No dia mundial dos Serviços Públicos, 23 de junho, reafirmamos a valorização dos servidores e fortalecimento das políticas públicas.

O estado de São Paulo superou a marca de 220 mil casos confirmados de Covid-19 na segunda-feira (22). A capital paulista concentra a maior parte de contaminações, 120 mil casos confirmados da doença. Um número que a própria Prefeitura de São Paulo já afirma que poderá ser 10 vezes maior, conforme levantamento que está realizando por distrito. Mesmo assim a flexibilização do isolamento social – única ação para prevenir espalhamento da doença – evolui de forma acelerada pelos governos Doria/Covas em São Paulo.
 
Num país onde se registrava até segunda (22) mais de 51 mil mortes e passava de 1,100 milhão de casos confirmados da doença, os serviços públicos e servidores chegam ao Dia 23 de junho – Dia Mundial dos Serviços Públicos – com muito pouco a comemorar. Sem equipamentos de proteção individual, com salários congelados, em áreas essenciais no combate à pandemia do novo coronavírus sendo submetidos a jornadas exaustivas, pressão psicológica, assédio, se contaminando e morrendo.
 
Servidores públicos dos serviços essenciais não pararam nesses mais de 90 dias de pandemia. Enfrentam o medo de perder a vida, as consequências do abandono, do desmonte dos serviços públicos e do perverso efeito da Emenda Constitucional 95, que congelou os investimentos públicos em saúde, educação e outras áreas sociais.
 
Contrariando todas as medidas dos países que tiveram maior êxito no enfrentamento à epidemia, no Brasil, em nosso estado e município de São Paulo temos um enorme atraso nos testes para Covid-19. Mesmo assim, o governador João Doria e o prefeito Bruno Covas ajudam na disseminação da doença.
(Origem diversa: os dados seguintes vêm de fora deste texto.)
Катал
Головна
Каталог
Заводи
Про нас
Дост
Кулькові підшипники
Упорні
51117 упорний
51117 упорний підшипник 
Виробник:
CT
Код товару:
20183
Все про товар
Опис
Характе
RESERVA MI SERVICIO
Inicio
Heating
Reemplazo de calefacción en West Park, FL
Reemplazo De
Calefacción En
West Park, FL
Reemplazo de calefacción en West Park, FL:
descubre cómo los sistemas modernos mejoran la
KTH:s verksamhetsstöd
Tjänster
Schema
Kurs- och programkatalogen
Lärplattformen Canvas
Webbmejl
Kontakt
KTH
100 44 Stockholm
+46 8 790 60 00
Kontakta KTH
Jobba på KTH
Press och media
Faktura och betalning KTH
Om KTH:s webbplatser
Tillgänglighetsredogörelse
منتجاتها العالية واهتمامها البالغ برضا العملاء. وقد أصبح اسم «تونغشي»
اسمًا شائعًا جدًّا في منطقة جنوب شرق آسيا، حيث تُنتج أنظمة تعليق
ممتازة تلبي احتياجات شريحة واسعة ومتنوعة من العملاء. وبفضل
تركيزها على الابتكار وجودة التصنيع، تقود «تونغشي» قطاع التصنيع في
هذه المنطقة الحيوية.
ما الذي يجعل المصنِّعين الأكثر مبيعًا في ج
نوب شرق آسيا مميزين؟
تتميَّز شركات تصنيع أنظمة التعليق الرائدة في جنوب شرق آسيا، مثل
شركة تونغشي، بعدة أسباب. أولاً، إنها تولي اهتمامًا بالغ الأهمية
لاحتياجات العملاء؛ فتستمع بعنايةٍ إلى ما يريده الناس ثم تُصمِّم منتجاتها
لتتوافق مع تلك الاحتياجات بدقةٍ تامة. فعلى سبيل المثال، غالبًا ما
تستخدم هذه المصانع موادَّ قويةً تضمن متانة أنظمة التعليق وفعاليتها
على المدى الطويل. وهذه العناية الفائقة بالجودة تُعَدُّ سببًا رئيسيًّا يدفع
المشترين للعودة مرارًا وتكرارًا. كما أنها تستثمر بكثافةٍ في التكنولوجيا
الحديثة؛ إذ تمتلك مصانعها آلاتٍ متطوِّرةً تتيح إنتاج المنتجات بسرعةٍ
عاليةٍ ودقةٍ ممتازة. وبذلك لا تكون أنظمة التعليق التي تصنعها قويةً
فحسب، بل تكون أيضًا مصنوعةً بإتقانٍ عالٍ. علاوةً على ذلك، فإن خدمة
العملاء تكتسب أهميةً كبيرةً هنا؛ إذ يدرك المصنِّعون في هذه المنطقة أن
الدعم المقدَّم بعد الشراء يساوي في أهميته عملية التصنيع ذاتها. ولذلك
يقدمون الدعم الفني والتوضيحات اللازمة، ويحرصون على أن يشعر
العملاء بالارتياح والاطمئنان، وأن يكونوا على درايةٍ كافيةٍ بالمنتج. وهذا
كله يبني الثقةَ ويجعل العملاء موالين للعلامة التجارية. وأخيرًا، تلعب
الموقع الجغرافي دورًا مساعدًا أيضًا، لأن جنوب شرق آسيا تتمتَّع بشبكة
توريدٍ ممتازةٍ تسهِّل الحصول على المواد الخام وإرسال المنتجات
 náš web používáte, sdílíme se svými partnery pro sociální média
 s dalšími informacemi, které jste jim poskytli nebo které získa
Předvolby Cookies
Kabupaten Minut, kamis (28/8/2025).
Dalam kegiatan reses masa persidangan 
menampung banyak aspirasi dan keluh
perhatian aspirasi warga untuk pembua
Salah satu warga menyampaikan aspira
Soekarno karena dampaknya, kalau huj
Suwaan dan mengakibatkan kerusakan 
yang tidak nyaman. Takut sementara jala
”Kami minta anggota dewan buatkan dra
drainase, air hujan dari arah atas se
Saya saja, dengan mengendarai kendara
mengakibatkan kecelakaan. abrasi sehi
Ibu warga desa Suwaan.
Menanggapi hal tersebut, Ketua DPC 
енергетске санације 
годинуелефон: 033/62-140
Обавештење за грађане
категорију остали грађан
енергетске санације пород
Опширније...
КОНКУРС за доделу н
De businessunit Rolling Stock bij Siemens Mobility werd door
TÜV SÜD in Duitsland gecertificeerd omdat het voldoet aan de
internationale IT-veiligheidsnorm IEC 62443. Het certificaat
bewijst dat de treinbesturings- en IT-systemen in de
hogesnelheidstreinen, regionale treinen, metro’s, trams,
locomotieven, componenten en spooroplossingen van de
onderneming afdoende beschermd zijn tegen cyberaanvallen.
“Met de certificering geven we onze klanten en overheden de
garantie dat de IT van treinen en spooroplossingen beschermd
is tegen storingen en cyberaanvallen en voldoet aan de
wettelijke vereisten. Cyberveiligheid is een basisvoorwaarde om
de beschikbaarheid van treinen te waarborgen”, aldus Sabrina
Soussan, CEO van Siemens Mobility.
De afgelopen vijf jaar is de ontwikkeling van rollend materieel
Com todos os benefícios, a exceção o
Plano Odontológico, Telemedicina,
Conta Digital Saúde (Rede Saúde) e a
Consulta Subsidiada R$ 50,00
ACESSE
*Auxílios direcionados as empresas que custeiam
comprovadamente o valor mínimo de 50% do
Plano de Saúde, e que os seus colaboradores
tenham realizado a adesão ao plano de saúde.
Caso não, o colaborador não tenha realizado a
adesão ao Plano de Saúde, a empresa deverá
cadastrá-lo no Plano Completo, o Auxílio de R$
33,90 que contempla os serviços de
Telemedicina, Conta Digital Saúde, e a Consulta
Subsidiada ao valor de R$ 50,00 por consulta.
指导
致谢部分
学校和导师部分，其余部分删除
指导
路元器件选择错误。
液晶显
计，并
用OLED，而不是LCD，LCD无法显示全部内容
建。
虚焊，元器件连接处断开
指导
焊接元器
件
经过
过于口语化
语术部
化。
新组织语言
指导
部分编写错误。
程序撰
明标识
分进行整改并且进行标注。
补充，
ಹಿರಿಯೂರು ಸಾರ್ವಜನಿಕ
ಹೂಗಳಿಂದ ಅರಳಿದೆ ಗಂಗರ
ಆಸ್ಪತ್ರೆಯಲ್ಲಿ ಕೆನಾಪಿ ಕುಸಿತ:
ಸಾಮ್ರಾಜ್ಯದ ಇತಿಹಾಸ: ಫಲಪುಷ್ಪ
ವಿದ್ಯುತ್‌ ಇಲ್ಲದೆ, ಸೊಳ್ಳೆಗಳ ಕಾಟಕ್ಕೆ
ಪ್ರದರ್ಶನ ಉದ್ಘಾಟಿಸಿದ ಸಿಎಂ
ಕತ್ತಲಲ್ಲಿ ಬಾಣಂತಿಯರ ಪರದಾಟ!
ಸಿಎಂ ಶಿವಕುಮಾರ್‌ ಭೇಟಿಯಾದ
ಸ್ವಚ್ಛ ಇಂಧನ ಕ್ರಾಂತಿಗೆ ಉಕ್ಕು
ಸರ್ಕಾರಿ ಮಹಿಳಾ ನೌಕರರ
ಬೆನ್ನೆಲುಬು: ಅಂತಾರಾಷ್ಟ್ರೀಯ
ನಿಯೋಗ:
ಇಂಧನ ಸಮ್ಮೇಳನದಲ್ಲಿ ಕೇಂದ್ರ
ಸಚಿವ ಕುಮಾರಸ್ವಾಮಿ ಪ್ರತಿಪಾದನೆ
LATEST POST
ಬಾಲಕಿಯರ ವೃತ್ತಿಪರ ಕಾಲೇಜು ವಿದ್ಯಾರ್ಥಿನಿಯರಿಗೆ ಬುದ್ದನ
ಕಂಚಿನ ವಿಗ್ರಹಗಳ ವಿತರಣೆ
Trens, metros e ônibus lotados, com a precipitada reabertura, indicam a redução do distanciamento social necessário para evitar a doença. Até um plano irresponsável de volta às aulas o governador anuncia, assim como abertura de equipamentos de esportes. Hospitais de campanha (eleitoral) de alto custo, com denúncias de contratos superfaturados, não surtem efeito positivo para tratar doentes. Hospitais públicos estão sendo empurrados para as mãos de organizações sociais, enquanto prédios de hospitais seguem abandonados em toda cidade e no estado.
 
Vivemos o obscurantismo numa gestão que promove o caos e ataca o Sistema Único de Saúde, política pública mais importante de enfrentamento à epidemia. 
 
Assim como os servidores públicos, os serviços públicos são o único caminho para vencer a pandemia. Diferentemente do governo Bolsonaro, que da mesma forma que o vírus SARS-CoV-2, causador da Covid-19tem sido mortal para o povo brasileiro. Desmonta as políticas públicas de apoio à população, enrola e bloqueia o auxílio emergencial. Paulo Guedes, o ministro da economia, nos chama de parasitas, inimigos, condena idosos do grupo de risco a seguirem trabalhando com a reforma da Previdência e agora tenta congelar nossos salários já arrochados. 
 
Portanto, nesse 23 de junho, em nome dos Serviços Públicos e dos Servidores, reafirmamos o Fora Bolsonaro. Esse governo deve acabar para salvarmos os direitos, os serviços públicos, o trabalho decente e o fortalecimento do Estado como condutor das políticas públicas. Esse é nosso grito e nossa luta, em favor da vida da população.